STRONG OPERATING RESULTS FEED BOTTOM-LINE

Economic performance reflects growth in the banking sector

Mozambique has been one of the fastest growing economies in Sub-Saharan Africa in the last decade, witnessing an average annual real GDP growth rate of 7.3% in the period. It compares with an average growth of 4.7% in the region. In 2014, economic activity expanded 7.4%, with the financial services sector playing once again a leading role in the country's impressive growth performance. There are currently 18 banks registered at the Central Bank. However, nearly 90% of the total assets, loans and deposits of the banking sector are held by the six largest players, which are foreign-owned (mostly by Portuguese and South African investors). We believe the performance of these six banks provides us with a fairly accurate picture of how the sector as a whole has behaved in a certain period of time.

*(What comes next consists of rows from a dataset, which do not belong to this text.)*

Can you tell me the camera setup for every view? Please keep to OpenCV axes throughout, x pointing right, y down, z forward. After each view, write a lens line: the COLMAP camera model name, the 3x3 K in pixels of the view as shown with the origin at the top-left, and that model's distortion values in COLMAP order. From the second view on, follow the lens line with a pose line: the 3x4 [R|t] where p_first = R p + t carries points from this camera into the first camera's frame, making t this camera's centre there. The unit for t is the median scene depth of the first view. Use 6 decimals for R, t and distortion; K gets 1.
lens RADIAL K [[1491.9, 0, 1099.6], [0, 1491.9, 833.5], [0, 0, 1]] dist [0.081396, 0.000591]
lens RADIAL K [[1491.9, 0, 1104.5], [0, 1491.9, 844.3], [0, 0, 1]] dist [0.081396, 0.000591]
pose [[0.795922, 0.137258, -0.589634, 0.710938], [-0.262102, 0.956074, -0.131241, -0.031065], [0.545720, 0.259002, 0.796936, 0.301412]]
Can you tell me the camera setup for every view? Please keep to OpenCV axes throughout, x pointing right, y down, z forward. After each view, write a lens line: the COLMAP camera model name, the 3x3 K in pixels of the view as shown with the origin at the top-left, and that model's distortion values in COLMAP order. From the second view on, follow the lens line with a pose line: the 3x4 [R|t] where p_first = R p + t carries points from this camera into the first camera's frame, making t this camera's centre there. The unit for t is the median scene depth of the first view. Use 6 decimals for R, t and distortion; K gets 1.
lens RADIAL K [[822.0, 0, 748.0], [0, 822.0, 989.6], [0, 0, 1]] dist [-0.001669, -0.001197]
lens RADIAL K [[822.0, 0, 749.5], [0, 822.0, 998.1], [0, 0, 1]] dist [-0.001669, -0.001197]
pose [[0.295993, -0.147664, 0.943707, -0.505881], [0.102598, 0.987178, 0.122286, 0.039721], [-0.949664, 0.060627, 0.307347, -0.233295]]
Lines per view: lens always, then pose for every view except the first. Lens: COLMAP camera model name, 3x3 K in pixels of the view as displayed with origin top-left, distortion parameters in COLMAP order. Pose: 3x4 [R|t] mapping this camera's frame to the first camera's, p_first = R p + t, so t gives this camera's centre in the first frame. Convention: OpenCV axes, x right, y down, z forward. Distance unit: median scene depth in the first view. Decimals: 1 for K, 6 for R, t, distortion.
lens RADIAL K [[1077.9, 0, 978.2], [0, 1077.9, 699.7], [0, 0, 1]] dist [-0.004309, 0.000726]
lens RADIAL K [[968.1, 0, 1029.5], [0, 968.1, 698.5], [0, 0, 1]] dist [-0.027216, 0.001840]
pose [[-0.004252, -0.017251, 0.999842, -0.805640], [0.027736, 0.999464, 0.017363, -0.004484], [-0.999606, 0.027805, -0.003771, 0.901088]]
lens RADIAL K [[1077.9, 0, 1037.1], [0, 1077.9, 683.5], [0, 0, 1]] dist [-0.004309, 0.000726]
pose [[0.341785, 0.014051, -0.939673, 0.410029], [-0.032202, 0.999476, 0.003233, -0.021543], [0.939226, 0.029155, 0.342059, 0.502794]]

Balance sheet continued to expand rapidly

Our analysis of the 2014 results of these banks leads us to several conclusions. First, the key balance sheet figures continued to expand at impressive growth rates. Assets, loans and deposits all increased more than 20% from the previous year. This allowed the transformation ratio (loans-to-deposits) to improve to 73.6% (vs. 69.9% in 2013). Second, nearly three-fourths of the loans and deposits were denominated in Meticais, as banks continued to reduce their share of foreign currency loans largely owing to the stricter regulatory requirements for granting loans in this type of currency. Third, more than 60% of the deposits were sight deposits, a level that has remained stable in recent years. Fourth, asset quality ratios have recently deteriorated, but remain at relatively comfortable levels. And fifth, most of the sector is still well capitalized, despite a reduction of the solvency ratios of some of the banks.

Improvement in both efficiency and profitability levels

The combined net profit of the six banks increased once again last year, as a robust operating performance helped offset higher provisioning charges and taxes. Despite the lower interest rates and a more competitive business environment in 2014, these banks were able to deliver a highly improved net interest income performance in the period, benefiting from substantial volume growth. Revenues were also boosted by stronger trading gains, which in some cases accounted for more than a quarter of total banking income. Costs continued to reflect the branch expansion strategy of most banks as well as the higher wages from a more competitive labor market. However, total costs per employee and per branch remained rather stable from 2013. Meanwhile, provisions increased significantly, partly owing to the precautionary measures for potential future risks taken by some banks. All in all, one could say that the local banking sector saw an improvement in both efficiency and profitability levels in 2014 relatively to the previous year.